Records shown |
──────

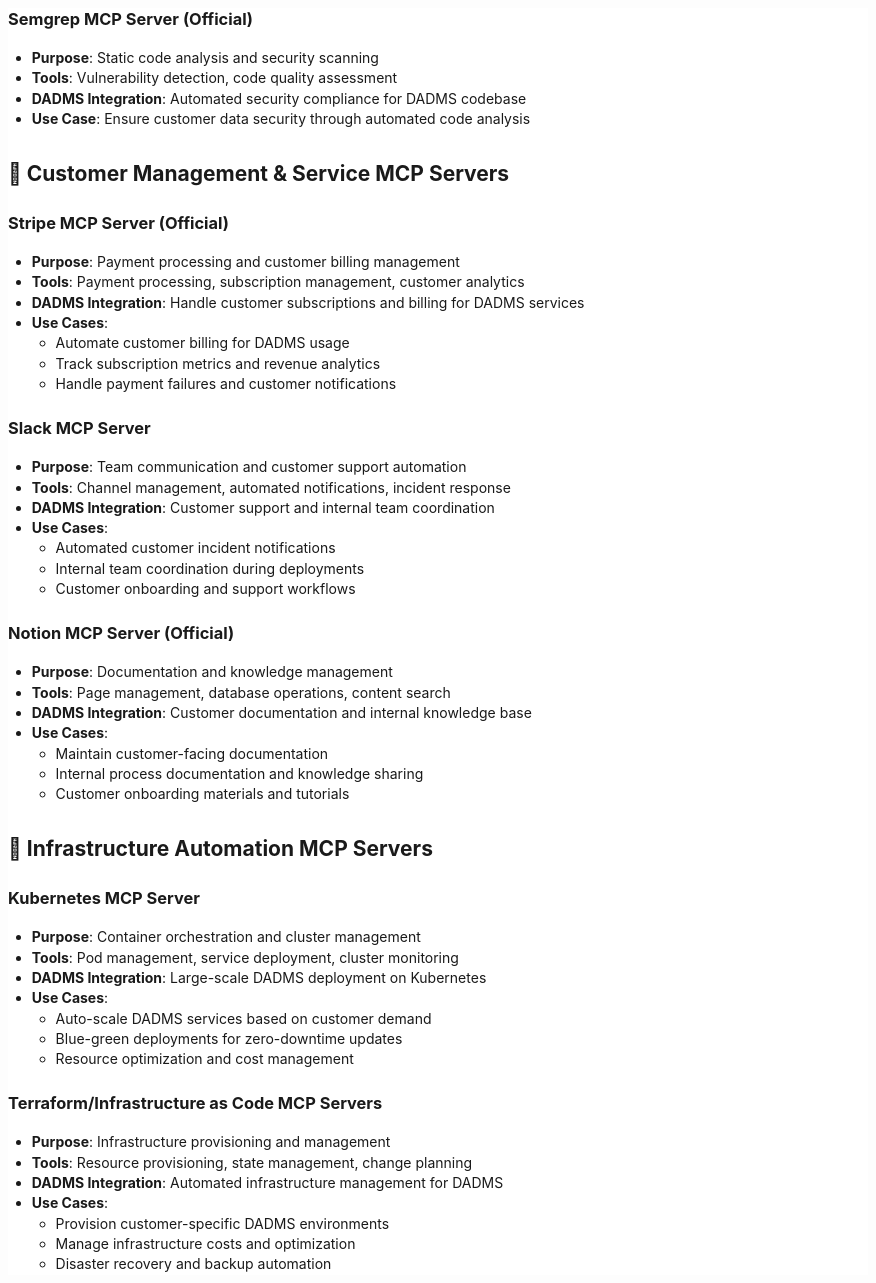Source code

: ### **Semgrep MCP Server** (Official)
- **Purpose**: Static code analysis and security scanning
- **Tools**: Vulnerability detection, code quality assessment
- **DADMS Integration**: Automated security compliance for DADMS codebase
- **Use Case**: Ensure customer data security through automated code analysis

## 🎯 Customer Management & Service MCP Servers

### **Stripe MCP Server** (Official)
- **Purpose**: Payment processing and customer billing management
- **Tools**: Payment processing, subscription management, customer analytics
- **DADMS Integration**: Handle customer subscriptions and billing for DADMS services
- **Use Cases**:
  - Automate customer billing for DADMS usage
  - Track subscription metrics and revenue analytics
  - Handle payment failures and customer notifications

### **Slack MCP Server**
- **Purpose**: Team communication and customer support automation
- **Tools**: Channel management, automated notifications, incident response
- **DADMS Integration**: Customer support and internal team coordination
- **Use Cases**:
  - Automated customer incident notifications
  - Internal team coordination during deployments
  - Customer onboarding and support workflows

### **Notion MCP Server** (Official)
- **Purpose**: Documentation and knowledge management
- **Tools**: Page management, database operations, content search
- **DADMS Integration**: Customer documentation and internal knowledge base
- **Use Cases**:
  - Maintain customer-facing documentation
  - Internal process documentation and knowledge sharing
  - Customer onboarding materials and tutorials

## 🔧 Infrastructure Automation MCP Servers

### **Kubernetes MCP Server**
- **Purpose**: Container orchestration and cluster management
- **Tools**: Pod management, service deployment, cluster monitoring
- **DADMS Integration**: Large-scale DADMS deployment on Kubernetes
- **Use Cases**:
  - Auto-scale DADMS services based on customer demand
  - Blue-green deployments for zero-downtime updates
  - Resource optimization and cost management

### **Terraform/Infrastructure as Code MCP Servers**
- **Purpose**: Infrastructure provisioning and management
- **Tools**: Resource provisioning, state management, change planning
- **DADMS Integration**: Automated infrastructure management for DADMS
- **Use Cases**:
  - Provision customer-specific DADMS environments
  - Manage infrastructure costs and optimization
  - Disaster recovery and backup automation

──────

To do |
Please set the data above down exactly, with the pictures removed.

Solution to this problem |
Source code

: ### **Semgrep MCP Server** (Official)
- **Purpose**: Static code analysis and security scanning
- **Tools**: Vulnerability detection, code quality assessment
- **DADMS Integration**: Automated security compliance for DADMS codebase
- **Use Case**: Ensure customer data security through automated code analysis

## 🎯 Customer Management & Service MCP Servers

### **Stripe MCP Server** (Official)
- **Purpose**: Payment processing and customer billing management
- **Tools**: Payment processing, subscription management, customer analytics
- **DADMS Integration**: Handle customer subscriptions and billing for DADMS services
- **Use Cases**:
  - Automate customer billing for DADMS usage
  - Track subscription metrics and revenue analytics
  - Handle payment failures and customer notifications

### **Slack MCP Server**
- **Purpose**: Team communication and customer support automation
- **Tools**: Channel management, automated notifications, incident response
- **DADMS Integration**: Customer support and internal team coordination
- **Use Cases**:
  - Automated customer incident notifications
  - Internal team coordination during deployments
  - Customer onboarding and support workflows

### **Notion MCP Server** (Official)
- **Purpose**: Documentation and knowledge management
- **Tools**: Page management, database operations, content search
- **DADMS Integration**: Customer documentation and internal knowledge base
- **Use Cases**:
  - Maintain customer-facing documentation
  - Internal process documentation and knowledge sharing
  - Customer onboarding materials and tutorials

## 🔧 Infrastructure Automation MCP Servers

### **Kubernetes MCP Server**
- **Purpose**: Container orchestration and cluster management
- **Tools**: Pod management, service deployment, cluster monitoring
- **DADMS Integration**: Large-scale DADMS deployment on Kubernetes
- **Use Cases**:
  - Auto-scale DADMS services based on customer demand
  - Blue-green deployments for zero-downtime updates
  - Resource optimization and cost management

### **Terraform/Infrastructure as Code MCP Servers**
- **Purpose**: Infrastructure provisioning and management
- **Tools**: Resource provisioning, state management, change planning
- **DADMS Integration**: Automated infrastructure management for DADMS
- **Use Cases**:
  - Provision customer-specific DADMS environments
  - Manage infrastructure costs and optimization
  - Disaster recovery and backup automation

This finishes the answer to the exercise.